Your model now runs on Replicate’s infrastructure with the same API as every other model. It auto-scales, handles cold starts, and you only pay when it’s running.

Cost Optimization

Replicate charges per second of compute time. Here’s how to minimize costs:

Use the smallest model that works. Llama 3.1 8B costs roughly 1/10th of the 70B version per token. Test with the small model first.

Set max_tokens accurately. Don’t set 4096 when you need 256. The meter runs until generation stops.

Cache responses. If multiple users ask similar questions, cache the results. A Redis cache in front of the API can cut costs by 30-50% for common queries.

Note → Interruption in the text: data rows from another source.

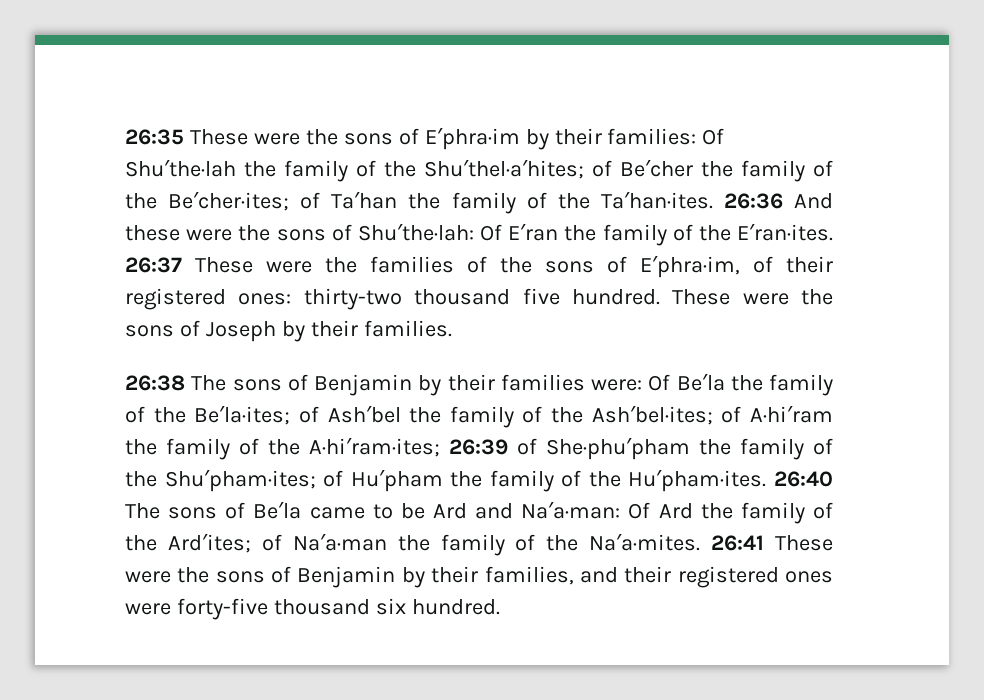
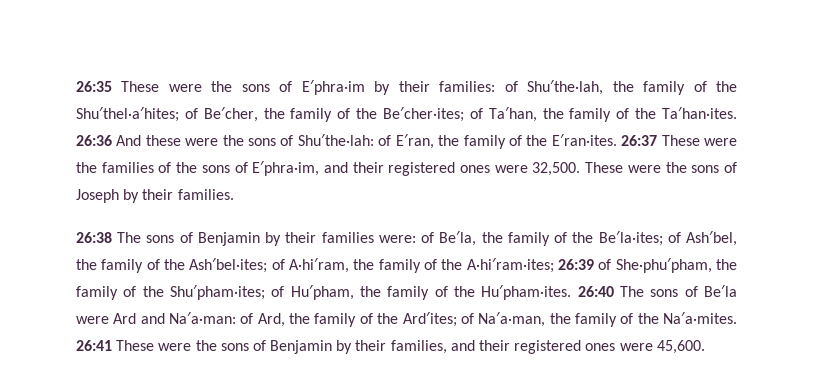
[702,128,725,145] [125,160,236,177] Of Shu′the·lah -> [504,80,604,95] of Shu′the·lah,
[620,160,693,177] Be′cher -> [203,107,258,122] Be′cher,
[331,192,398,209] Ta′han -> [488,107,537,122] Ta′han,
[480,224,559,241] Of E′ran -> [378,134,434,149] of E′ran,
[753,256,833,273] [125,288,660,310] of their registered ones: thirty-two thousand five hundred. -> [323,162,581,176] and their registered ones were 32,500.
[648,374,725,391] Of Be′la -> [421,231,477,246] of Be′la,
[327,406,401,423] Ash′bel -> [686,231,738,246] Ash′bel,
[749,406,833,423] A·hi′ram -> [288,258,349,273] A·hi′ram,
[546,438,690,460] She·phu′pham -> [615,258,712,273] She·phu′pham,
[350,470,443,492] Hu′pham -> [290,285,354,300] Hu′pham,
[309,503,425,519] came to be -> [76,316,109,324] were
[628,502,693,519] Of Ard -> [240,313,285,327] of Ard,
[292,534,387,551] Na′a·man -> [478,312,546,327] Na′a·man,
[176,598,500,620] forty-five thousand six hundred. -> [656,340,705,354] 45,600.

Use cold boot aware routing. Replicate models go cold after 60 seconds of inactivity. The first request after a cold period takes 5-30 seconds to boot. Keep a warm instance by sending periodic heartbeat requests during active hours.

Common Errors and Fixes

ReplicateError: You have reached your spending limit

Set a spending limit in your Replicate dashboard. If you hit it, either increase the limit or optimize your usage. There’s no way to bypass this via the API.

Prediction times out

Default timeout is 60 seconds for replicate.run(). For long-running models, use async predictions instead. Or increase the timeout:

1
2
3
4
5
import replicate
output = replicate.run(
    "model/name",
    input={...},
)

ModelError: Model not found

Model identifiers include the version hash. If the model was updated, the old version may be gone. Use the model name without the hash to get the latest version, or pin a specific version in production.

Cold start latency is too high

For production workloads, keep the model warm with a periodic ping. A cron job that runs every 30 seconds with a minimal prompt keeps the container alive and eliminates cold starts.

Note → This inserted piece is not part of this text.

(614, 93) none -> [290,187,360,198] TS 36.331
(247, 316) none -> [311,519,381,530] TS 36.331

Replicate vs. Self-Hosting

Use Replicate when: you’re prototyping, traffic is unpredictable, you don’t want to manage GPUs, or you need access to many different models without deploying each one.

Self-host when: you have consistent high traffic (cheaper at scale), need sub-100ms latency, have data privacy requirements that prevent sending data to third parties, or need custom model modifications that Cog doesn’t support.

The breakeven point is roughly 4-6 hours of continuous GPU usage per day. Below that, Replicate is cheaper. Above that, a reserved cloud GPU wins on cost.